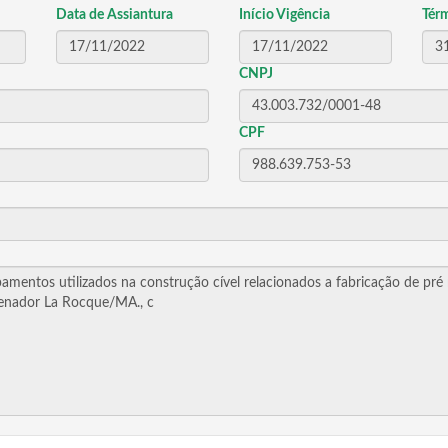
Data de Assiantura
Início Vigência
Tér
CNPJ
CPF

*Required action*. Repeat each line of the records exactly, dropping the pictures.

*Solution to this task*.
Data de Assiantura
Início Vigência
Tér
CNPJ
CPF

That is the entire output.